A caseworker who was familiar with the student involved in the alleged assault reassured Sugar that she should take whatever action she thought was necessary to feel safe, according to the lawsuit.
Sugar told her supervisor that she wanted to report the incident to police — but that school official claimed that the police had already been called, and that Sugar could go to the police station at the end of the day to discuss it with them if she chose.
“Sugar called police anyway, the lawsuit said, and police said they would come to the school immediately,” TheBlaze reported. “The lawsuit said the principal expressed disapproval toward Sugar and said, ‘You called the police?'”

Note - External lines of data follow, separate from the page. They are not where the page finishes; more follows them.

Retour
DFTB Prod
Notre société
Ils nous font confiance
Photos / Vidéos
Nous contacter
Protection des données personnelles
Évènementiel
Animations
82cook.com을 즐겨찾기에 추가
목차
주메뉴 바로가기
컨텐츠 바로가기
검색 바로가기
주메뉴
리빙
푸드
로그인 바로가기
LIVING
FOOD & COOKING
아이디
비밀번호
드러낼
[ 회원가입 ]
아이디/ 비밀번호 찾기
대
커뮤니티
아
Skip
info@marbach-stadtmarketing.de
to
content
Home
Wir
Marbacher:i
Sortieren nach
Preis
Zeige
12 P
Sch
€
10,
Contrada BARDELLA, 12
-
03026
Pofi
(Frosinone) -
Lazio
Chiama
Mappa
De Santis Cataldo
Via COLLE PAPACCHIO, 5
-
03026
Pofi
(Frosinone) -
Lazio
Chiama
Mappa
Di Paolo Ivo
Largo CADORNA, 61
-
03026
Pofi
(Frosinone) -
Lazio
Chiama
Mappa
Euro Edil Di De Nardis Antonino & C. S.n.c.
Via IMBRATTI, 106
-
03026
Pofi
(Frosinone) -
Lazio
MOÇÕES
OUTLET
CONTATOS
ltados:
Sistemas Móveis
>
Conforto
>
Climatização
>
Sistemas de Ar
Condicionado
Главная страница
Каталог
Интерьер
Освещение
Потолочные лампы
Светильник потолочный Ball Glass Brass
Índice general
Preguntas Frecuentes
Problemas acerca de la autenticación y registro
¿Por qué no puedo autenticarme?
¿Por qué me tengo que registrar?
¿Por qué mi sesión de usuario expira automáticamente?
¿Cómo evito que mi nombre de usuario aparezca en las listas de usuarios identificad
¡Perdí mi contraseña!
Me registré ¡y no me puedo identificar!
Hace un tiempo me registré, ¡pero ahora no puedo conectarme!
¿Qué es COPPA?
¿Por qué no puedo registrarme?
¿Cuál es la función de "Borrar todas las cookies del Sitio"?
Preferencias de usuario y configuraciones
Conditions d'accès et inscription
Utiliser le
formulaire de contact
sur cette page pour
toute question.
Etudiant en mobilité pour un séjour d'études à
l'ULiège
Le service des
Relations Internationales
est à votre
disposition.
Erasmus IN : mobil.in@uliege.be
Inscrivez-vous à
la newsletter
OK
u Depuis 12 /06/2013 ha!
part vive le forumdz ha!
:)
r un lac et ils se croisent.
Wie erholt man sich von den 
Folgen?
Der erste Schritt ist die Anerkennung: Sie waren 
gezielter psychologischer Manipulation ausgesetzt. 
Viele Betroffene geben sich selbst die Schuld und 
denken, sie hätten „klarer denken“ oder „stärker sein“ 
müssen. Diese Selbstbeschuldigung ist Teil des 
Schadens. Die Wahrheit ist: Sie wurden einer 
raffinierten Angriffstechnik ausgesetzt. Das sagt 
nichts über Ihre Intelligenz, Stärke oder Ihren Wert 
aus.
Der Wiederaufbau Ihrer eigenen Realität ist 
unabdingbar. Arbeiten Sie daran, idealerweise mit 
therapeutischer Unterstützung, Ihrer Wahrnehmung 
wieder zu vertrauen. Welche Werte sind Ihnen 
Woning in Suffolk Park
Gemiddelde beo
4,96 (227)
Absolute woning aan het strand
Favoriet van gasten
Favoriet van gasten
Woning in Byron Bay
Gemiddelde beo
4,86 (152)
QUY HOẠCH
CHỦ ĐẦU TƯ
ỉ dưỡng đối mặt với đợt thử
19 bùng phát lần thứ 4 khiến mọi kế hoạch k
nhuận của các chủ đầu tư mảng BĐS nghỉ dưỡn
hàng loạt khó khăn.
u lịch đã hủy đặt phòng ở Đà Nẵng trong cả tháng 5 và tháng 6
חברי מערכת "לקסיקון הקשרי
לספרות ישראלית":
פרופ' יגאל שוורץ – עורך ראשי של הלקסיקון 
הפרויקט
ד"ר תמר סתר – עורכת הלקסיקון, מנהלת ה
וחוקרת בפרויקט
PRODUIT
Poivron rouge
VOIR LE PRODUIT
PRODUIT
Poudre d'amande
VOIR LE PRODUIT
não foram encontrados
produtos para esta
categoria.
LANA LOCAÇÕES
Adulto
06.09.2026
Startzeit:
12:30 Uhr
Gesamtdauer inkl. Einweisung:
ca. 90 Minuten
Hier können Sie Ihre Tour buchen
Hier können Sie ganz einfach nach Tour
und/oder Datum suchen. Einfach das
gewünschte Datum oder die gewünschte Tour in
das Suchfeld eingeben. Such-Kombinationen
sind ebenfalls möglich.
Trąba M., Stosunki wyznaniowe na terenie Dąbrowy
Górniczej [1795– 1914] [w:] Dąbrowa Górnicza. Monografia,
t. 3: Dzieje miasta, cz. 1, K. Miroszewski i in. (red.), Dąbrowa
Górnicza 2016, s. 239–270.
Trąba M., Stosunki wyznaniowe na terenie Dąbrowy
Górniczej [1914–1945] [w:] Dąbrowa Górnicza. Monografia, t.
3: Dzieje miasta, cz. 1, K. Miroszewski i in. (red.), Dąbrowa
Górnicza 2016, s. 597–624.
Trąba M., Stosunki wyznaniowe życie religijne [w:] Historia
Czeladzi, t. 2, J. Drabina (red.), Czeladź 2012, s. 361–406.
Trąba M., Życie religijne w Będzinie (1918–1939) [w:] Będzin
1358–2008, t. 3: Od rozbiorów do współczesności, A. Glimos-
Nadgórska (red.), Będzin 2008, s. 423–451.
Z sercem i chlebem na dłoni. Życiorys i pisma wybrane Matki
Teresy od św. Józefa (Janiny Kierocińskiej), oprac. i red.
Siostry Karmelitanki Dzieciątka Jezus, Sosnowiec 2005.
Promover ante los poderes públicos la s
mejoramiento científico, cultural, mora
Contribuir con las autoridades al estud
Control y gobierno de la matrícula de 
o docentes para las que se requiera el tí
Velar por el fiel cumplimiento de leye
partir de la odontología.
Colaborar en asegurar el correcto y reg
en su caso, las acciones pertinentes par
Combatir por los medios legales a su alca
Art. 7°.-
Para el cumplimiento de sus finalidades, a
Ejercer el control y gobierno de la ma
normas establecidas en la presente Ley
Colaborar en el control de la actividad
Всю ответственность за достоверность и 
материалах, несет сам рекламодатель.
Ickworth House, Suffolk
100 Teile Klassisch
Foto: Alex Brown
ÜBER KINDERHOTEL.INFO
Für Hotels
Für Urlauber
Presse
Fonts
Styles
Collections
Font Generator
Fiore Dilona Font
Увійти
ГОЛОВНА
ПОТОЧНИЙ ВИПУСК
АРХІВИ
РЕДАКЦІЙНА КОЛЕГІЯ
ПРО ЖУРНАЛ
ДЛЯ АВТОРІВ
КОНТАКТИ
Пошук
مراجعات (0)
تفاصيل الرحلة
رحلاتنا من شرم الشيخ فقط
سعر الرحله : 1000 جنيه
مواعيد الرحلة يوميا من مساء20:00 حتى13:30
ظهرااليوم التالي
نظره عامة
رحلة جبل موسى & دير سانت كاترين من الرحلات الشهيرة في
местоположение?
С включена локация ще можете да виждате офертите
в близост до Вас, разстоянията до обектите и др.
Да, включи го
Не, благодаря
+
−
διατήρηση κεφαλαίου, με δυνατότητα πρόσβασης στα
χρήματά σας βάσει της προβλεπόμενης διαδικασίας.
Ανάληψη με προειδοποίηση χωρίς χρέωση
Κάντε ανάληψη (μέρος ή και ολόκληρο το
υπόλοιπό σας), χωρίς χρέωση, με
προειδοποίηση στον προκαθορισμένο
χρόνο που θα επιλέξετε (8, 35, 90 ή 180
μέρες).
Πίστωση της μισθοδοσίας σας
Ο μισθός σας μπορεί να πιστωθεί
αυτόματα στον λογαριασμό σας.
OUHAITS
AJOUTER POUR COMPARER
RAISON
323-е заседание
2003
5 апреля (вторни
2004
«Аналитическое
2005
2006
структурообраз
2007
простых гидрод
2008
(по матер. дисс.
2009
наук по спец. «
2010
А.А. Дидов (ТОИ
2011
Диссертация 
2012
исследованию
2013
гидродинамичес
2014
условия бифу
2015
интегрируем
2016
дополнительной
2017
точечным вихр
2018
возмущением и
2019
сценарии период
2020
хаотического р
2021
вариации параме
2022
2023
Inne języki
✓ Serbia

Shockingly, according to the lawsuit. Sugar said that she was then asked to leave the school and that “she would be contacted with further instructions regarding her employment.” In other words, her job was in jeopardy.
Even worse: If the teacher’s lawsuit is factual, that supervisor wasn’t telling the truth, and the police had never actually been called in the first place.
“The lawsuit said Sugar visited the police station later that day, and the officer assigned to the incident said Sugar’s call was the only one police received. And when police attempted to enter the school following Sugar’s call, they told her they were turned away by staff,” TheBlaze reported.
The student was arrested the day after Sugar reported the incident, the lawsuit states.
Sugar was officially fired four days later, according to the lawsuit, based on the claim that there were “complaints by students and other teachers.”
However, in her lawsuit, Sugar insists that the true reason is because she called the police herself, “because Defendant Thompson did not want a crime reported, for fear of it reflecting poorly on his tenure as the Principal […] because he failed to act in response to Plaintiff’s previous complaints about the hostile behavior.”
To be clear, these claims will all have to be shown in court, and there are always at least two sides to every story. However, it looks very strongly like the school tried to shrug off a sexual assault simply because it was bad publicity.
This is a pattern that we’ve seen almost everywhere lately: In Hollywood, in the mainstream media, in Congress, and now in our schools: Establishment figures are covering up disturbing assaults with no regard for the truth… or the consequences.
Thoroughly looking at each case to make sure that claims are accurate is important, but that due process cannot start unless we treat sexual assault as the serious crime that it is.
It’s time for the establishment figures to get off their high horses and start being held responsible for enabling perversion — and that goes for every segment of the culture.